Rousseau and Revolution was published by Simon & Schuster in 1967 and won the Pulitzer Prize for General Nonfiction in 1968. The tenth volume covered the period from the Seven Years’ War (1756) to the outbreak of the French Revolution (1789), with Jean-Jacques Rousseau as the counterweight to Voltaire’s rationalism. Where Voltaire championed reason, Rousseau championed feeling; where Voltaire defended civilization, Rousseau questioned it. The tension between these two visions — and the explosive political consequences of that tension — gave the volume its dramatic structure.
The Pulitzer Prize was a vindication for the Durants. Professional historians had long been skeptical of their project — too popular, too narrative, too lacking in original archival research.
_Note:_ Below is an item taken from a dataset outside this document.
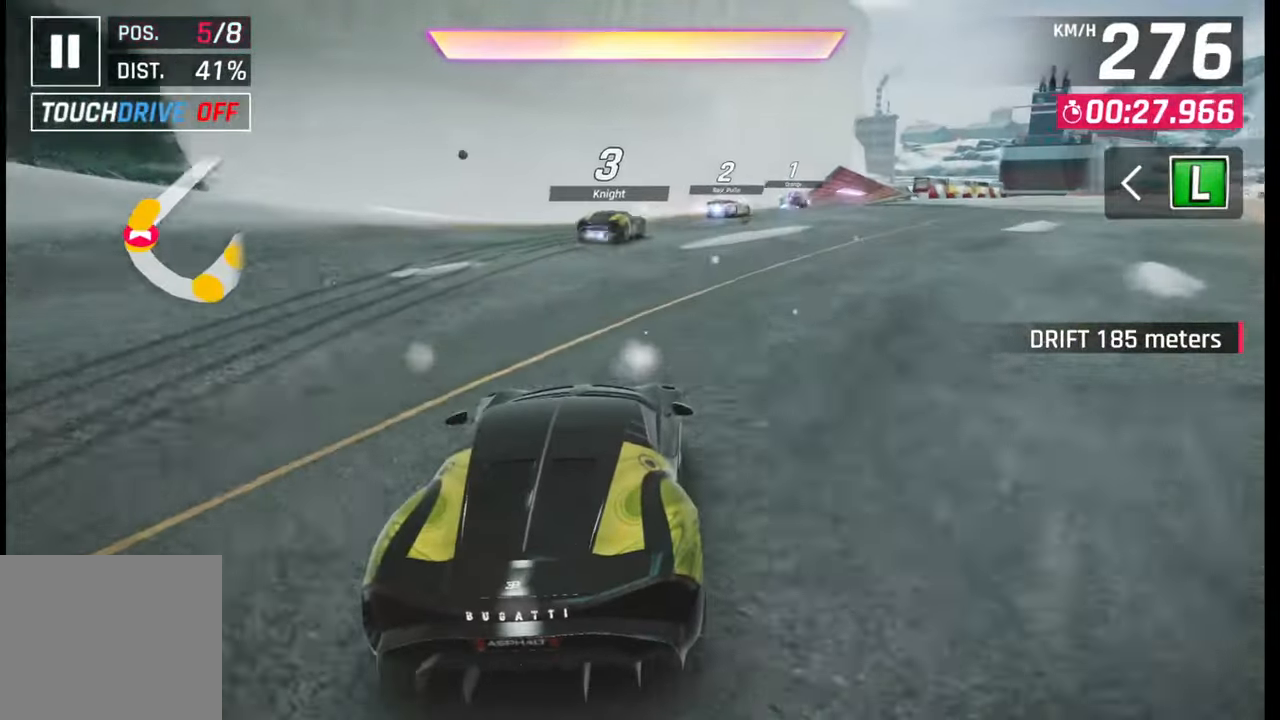
{"buttons": ["CROSS"], "left_stick": "right", "right_stick": "center", "events": [[467, "CROSS", "down"]]}
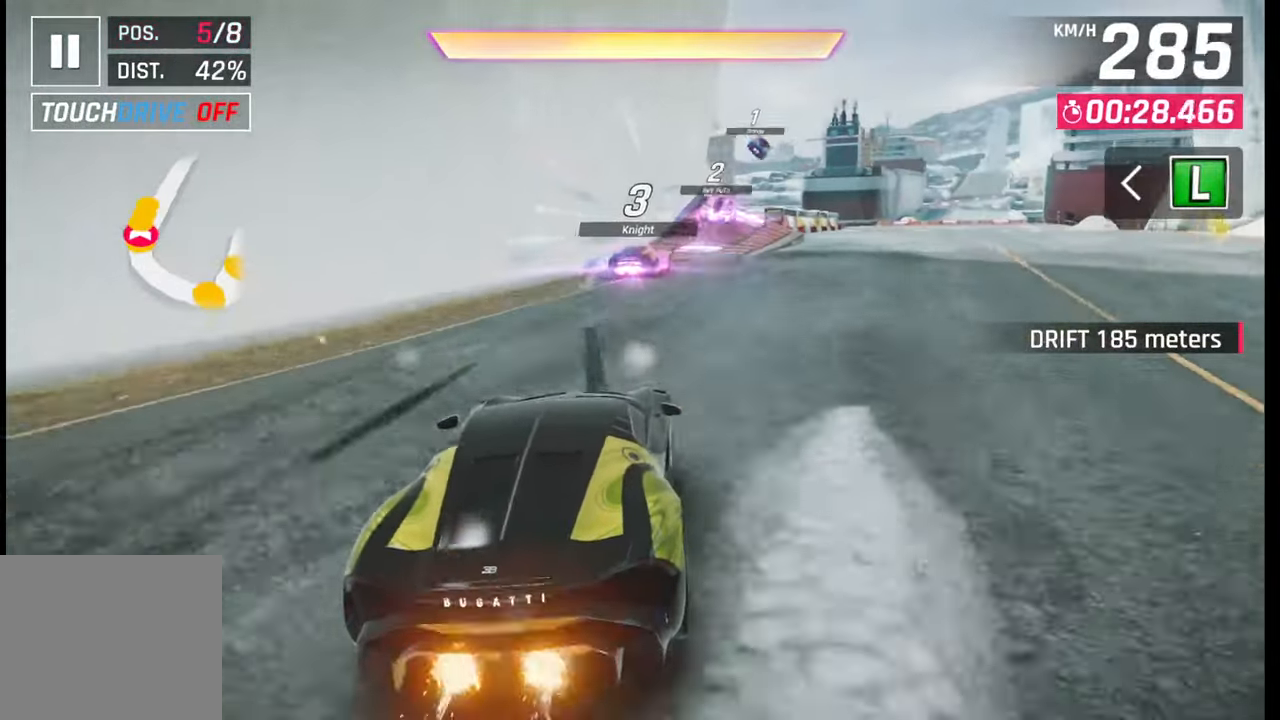
{"buttons": [], "left_stick": "right", "right_stick": "center", "events": [[50, "CROSS", "up"], [150, "CROSS", "down"], [233, "CROSS", "up"]]}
The Pulitzer recognized what the public had known for decades: that the Durants had produced a cultural achievement of genuine magnitude.
Collecting Rousseau and Revolution
First edition (Simon & Schuster, New York, 1967): Cloth binding with dust jacket.
Market values:
- Fine in dust jacket: $30–$80
- Very good: $10–$30
The Pulitzer Prize association gives this volume a slight premium over other later volumes in the series.
Projected values (2026–2036): Moderate appreciation. Pulitzer Prize winner.
The Pre-Revolutionary World
Rousseau and Revolution (1967) is Volume X and won the Pulitzer Prize for General Nonfiction. It covers European civilization from 1756 to 1789 — the decades before the French Revolution. Rousseau’s radical ideas about nature, education, and the social contract provide the intellectual framework, but Durant covers the full cultural life of the era: Mozart, Goethe, Catherine the Great, and the American Revolution. The volume represents the Durants’ finest collaborative achievement and benefits from decades of accumulated skill.
Frequently Asked Questions
Why did this win the Pulitzer? The committee recognized both the volume’s quality and the cumulative achievement of the series. By 1968, Durant had been working on The Story of Civilization for over thirty years, and the Pulitzer acknowledged a life’s work as much as a single book.